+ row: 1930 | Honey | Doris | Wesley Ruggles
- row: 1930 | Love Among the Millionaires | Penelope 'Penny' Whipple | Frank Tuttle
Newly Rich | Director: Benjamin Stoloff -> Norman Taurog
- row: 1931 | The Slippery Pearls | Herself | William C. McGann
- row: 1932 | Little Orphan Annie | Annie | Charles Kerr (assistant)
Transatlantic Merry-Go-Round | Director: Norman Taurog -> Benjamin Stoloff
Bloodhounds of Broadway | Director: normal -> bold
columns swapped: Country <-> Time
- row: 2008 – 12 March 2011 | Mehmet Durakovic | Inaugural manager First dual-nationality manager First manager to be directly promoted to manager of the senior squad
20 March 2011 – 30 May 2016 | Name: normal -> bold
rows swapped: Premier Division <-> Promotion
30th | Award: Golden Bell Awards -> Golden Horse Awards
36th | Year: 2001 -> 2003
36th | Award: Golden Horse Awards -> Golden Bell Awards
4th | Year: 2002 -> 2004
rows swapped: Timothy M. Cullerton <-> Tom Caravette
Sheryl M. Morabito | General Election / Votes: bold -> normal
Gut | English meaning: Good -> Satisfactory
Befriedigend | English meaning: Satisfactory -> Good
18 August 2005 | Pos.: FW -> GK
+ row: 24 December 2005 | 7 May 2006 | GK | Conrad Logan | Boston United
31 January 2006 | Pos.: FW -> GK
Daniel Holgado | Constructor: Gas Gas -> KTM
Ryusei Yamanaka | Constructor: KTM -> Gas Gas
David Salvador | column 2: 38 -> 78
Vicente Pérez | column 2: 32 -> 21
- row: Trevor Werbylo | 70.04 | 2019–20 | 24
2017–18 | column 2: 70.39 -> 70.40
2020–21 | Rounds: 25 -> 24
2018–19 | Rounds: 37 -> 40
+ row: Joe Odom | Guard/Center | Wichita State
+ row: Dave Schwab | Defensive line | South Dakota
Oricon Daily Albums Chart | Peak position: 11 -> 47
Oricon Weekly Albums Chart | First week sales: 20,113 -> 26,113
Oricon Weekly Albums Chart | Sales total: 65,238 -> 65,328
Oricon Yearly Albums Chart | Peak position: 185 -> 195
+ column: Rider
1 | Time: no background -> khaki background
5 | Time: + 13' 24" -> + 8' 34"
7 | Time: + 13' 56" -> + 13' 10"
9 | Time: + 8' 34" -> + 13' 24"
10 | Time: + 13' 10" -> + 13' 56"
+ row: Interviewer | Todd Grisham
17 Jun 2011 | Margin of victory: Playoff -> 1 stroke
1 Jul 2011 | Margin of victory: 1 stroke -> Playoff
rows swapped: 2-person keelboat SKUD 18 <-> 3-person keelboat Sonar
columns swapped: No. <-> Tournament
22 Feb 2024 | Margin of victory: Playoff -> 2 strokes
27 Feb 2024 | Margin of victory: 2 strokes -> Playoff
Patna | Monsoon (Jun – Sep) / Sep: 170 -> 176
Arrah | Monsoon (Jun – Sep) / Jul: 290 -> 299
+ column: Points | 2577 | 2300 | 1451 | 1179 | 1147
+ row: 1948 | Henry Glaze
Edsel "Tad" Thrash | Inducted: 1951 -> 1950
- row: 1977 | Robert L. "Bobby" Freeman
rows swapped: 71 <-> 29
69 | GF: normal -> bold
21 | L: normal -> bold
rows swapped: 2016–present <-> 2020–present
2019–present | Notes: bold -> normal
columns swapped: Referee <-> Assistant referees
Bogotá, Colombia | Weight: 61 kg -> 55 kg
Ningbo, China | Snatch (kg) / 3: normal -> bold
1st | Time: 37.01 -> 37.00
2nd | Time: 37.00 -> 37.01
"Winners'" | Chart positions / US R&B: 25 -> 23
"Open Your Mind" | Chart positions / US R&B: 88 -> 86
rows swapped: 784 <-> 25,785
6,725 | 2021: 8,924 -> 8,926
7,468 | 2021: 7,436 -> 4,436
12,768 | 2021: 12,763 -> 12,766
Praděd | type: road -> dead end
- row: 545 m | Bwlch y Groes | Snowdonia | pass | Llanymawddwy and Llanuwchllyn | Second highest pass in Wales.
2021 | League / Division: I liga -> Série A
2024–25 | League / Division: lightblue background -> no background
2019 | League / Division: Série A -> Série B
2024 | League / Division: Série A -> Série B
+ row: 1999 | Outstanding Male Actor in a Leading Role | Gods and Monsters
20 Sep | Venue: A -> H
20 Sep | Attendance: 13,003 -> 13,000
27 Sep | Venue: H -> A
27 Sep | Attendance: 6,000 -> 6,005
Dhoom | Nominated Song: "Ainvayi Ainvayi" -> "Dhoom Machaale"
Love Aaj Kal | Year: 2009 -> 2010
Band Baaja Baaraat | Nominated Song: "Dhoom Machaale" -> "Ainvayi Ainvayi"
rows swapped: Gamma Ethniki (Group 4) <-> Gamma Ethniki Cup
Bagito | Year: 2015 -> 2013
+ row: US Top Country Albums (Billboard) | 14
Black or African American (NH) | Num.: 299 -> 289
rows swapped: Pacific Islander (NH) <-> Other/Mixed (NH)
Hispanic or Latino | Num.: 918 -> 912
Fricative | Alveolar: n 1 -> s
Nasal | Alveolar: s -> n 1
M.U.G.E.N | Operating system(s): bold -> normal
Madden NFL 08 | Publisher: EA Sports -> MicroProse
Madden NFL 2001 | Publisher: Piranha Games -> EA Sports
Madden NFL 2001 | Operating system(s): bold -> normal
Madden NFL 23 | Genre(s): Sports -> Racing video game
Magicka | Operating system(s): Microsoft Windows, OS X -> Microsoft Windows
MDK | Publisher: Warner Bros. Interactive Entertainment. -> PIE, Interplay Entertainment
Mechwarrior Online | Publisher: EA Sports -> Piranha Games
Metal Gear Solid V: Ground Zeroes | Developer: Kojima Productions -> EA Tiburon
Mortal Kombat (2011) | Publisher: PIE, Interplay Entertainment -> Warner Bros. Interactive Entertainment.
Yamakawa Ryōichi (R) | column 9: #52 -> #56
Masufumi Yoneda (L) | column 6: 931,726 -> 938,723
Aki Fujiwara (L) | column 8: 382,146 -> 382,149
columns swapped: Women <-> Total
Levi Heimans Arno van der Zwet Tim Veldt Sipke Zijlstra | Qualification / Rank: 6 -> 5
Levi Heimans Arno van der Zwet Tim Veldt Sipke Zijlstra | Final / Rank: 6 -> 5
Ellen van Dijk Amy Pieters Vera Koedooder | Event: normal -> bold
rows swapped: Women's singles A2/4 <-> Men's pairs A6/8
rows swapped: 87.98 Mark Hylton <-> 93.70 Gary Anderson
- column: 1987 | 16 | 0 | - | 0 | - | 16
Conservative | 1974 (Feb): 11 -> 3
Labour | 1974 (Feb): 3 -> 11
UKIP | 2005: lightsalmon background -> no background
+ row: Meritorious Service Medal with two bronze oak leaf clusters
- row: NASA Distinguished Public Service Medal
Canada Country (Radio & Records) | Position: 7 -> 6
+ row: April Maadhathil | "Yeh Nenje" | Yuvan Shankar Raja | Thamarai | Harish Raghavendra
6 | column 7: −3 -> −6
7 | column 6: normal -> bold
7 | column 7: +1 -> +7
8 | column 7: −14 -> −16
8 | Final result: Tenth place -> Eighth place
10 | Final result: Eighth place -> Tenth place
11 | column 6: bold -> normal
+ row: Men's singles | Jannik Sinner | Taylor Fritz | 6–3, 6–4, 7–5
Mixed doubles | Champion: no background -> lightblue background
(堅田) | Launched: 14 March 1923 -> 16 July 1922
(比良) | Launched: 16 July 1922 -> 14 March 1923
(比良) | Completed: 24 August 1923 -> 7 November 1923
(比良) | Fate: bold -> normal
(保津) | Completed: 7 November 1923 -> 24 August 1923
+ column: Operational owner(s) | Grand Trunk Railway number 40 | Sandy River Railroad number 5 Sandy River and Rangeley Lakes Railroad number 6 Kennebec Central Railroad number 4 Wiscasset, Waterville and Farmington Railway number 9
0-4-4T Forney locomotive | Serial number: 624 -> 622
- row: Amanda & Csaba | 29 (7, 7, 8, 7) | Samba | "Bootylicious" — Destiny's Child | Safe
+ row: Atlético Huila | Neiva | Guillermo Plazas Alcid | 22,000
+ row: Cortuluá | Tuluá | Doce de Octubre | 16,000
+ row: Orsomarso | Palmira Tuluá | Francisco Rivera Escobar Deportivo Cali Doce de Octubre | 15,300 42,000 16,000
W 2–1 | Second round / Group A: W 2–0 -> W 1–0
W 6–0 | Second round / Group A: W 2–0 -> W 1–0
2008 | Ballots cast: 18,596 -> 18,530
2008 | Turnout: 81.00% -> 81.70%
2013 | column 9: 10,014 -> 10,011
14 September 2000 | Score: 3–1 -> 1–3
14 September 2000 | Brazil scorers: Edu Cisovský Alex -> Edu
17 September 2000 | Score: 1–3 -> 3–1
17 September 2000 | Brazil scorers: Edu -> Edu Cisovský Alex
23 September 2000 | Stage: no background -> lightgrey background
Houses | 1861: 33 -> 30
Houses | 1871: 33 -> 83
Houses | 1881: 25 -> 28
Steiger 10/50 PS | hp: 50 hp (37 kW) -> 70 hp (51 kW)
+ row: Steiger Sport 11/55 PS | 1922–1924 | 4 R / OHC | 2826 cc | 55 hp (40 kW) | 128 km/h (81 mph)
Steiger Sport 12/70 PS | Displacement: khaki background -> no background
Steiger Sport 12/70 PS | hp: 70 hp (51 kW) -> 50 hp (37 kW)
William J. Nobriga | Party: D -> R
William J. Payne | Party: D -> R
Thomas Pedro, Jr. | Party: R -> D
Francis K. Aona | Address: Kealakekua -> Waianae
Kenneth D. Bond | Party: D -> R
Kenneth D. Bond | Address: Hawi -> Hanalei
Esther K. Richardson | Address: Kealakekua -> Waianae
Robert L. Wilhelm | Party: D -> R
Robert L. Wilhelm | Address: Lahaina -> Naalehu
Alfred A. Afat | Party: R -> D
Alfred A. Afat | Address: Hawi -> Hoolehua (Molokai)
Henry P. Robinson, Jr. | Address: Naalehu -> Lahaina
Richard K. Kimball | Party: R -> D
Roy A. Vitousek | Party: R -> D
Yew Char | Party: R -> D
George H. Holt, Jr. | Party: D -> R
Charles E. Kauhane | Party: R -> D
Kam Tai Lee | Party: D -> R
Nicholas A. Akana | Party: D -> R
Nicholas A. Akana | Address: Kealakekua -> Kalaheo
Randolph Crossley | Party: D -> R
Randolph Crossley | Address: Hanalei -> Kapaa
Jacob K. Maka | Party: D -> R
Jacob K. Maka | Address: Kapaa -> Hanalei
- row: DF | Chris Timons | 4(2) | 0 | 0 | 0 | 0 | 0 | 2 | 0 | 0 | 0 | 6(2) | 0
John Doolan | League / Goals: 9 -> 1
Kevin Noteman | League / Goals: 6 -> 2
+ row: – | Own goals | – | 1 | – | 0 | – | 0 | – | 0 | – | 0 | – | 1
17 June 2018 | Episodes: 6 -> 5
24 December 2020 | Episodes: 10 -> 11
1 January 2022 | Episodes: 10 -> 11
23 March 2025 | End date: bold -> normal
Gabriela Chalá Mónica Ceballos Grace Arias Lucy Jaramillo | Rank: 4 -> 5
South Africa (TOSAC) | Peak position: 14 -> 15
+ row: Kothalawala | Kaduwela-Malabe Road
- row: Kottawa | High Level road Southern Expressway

**What you will do**
Please list every line in the rows above that contains the string "positions".

**Correct response**
"Winners'" | Chart positions / US R&B: 25 -> 23
"Open Your Mind" | Chart positions / US R&B: 88 -> 86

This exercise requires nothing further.